The law allows a private organization to sell only to their own members. So unless white people feel committed enough to the ideal of living only in a neighborhood solely populated with white people that they will go to the trouble of forming a club and getting themselves organized to the extent that they can actually pull together the resources that they need to build their all-white neighborhood: Then why are they belly-aching? Who do they expect is suppose to provide them with what they want but are unable to create for themselves?

There are large, all Hasidim neighborhoods. (For example in Monroe, NY. Other Monroe residents may complain about the insular Hasidim community, and it is their right to feel whatever way they feel.)

No doubt these Hasidim have a cohesive society and are able to act in concert to create their communities in a way which does not expose them to prosecution for Fair Housing violations. Of course cohesion and coercion are related words.

To achieve the freedom of association goal of being able to exist in an insular all Hasidic, or all Eskimo, or all white neighborhood: there is little doubt that a trade-off in that it will be necessary. You will probably have to give up much of your personal freedom in order to act in lock-step with your fellow Hasidim, or fellow Eskimos, or fellow white people.

I wonder if the white folks who want to live in an all white neighborhood really want to give up their individual freedom in order to achieve racial cohesion?

One another matter:

What is your opinion about the Voting Rights Act? 

Affectionately,

Your Uncle Mark

Comments | 1

  • Lots to ponder

    It seems like there are far more insidious threats to freedom of association than Fair Housing laws. The semi-secret complete tracking of all people, their movements, and so on is what comes to my mind first.
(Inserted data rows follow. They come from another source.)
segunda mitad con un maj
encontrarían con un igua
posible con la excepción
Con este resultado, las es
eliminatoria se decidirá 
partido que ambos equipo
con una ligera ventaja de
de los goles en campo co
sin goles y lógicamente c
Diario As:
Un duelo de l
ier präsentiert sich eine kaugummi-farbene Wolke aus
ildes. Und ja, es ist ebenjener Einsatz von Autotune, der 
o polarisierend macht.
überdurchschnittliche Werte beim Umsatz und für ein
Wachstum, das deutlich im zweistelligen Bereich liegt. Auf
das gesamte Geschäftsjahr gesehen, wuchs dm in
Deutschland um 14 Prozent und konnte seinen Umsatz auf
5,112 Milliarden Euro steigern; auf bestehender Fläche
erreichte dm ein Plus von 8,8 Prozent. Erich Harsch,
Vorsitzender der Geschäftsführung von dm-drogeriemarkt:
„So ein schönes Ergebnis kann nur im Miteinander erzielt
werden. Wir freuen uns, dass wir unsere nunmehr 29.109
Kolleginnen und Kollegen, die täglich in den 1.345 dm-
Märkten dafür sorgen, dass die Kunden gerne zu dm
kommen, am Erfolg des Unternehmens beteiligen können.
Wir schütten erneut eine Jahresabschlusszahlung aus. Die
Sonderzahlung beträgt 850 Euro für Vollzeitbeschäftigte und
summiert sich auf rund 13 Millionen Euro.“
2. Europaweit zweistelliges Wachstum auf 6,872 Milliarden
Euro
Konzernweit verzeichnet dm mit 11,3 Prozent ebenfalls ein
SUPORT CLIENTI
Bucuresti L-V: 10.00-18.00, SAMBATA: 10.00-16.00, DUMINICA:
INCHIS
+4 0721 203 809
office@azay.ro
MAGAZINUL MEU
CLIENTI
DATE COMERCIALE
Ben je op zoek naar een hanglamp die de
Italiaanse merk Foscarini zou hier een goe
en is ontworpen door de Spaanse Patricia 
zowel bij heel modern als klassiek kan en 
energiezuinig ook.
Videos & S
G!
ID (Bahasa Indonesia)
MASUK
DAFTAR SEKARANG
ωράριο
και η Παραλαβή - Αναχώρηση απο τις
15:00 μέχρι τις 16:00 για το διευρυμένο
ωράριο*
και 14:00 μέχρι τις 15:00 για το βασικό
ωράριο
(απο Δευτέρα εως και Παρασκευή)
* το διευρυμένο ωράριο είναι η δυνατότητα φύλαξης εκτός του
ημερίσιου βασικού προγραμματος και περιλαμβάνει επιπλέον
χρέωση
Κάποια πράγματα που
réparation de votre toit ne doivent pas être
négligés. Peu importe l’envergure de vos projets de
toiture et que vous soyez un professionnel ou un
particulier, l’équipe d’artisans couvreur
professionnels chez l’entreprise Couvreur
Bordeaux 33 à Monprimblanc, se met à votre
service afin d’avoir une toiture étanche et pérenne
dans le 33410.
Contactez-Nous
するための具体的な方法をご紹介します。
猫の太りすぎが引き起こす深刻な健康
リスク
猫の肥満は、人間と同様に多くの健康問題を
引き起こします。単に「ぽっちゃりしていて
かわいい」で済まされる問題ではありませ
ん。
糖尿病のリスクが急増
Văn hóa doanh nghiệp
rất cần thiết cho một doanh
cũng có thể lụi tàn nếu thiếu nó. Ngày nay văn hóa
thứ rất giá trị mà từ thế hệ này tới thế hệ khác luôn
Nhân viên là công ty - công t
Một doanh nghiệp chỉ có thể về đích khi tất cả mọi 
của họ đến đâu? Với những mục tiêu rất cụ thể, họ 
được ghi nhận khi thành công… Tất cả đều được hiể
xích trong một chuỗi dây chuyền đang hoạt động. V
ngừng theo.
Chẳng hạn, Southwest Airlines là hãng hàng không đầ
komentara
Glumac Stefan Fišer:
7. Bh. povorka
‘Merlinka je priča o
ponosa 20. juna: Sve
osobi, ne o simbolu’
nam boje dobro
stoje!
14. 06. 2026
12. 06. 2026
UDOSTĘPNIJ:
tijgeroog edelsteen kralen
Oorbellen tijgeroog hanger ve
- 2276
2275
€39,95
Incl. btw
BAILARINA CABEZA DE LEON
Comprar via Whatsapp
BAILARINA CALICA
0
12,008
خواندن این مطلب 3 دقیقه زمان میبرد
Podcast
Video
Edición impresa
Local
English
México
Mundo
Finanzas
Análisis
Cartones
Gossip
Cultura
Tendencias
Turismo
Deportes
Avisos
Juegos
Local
    Our spy agencies use metadata to make assumptions about associations. You called a suicide prevention hotline at 2 am? Your phone was at an abortion clinic for 3 hours? Your bank card was used at a gun store? Your license plate was read crossing a bridge into NYC? Your image was identified in a photo of a crowd at a political rally?

    Social media companies add to this. Your are “friends” with an untrustworthy person? You “like” puppies that surf?

    It all goes on the permanent record, and then gets used by others. And it impedes free association by causing people to second guess who they associate with, where they go, and what they do.

    Want a real threat? California police sent out an email blast to support a political candidate recently. Someone tried to unsubscribe from the mailing list, then saw the names of all the lists being used. They had lists designated by race – special messages just for non AF residents.

    https://www.eastbayexpress.com/SevenDays/archives/2018/05/30/pamela-price-supporters-allege-oakland-police-union-is-racially-targeting-voters-with-email-blasts

    Being worried about Fair Housing and freedom of association seems, to me, a bit like someone saying they are a victim of reverse racism, or that “all lives matter.” Yes, I kinda get what you are trying to say, but no, that’s not how it works.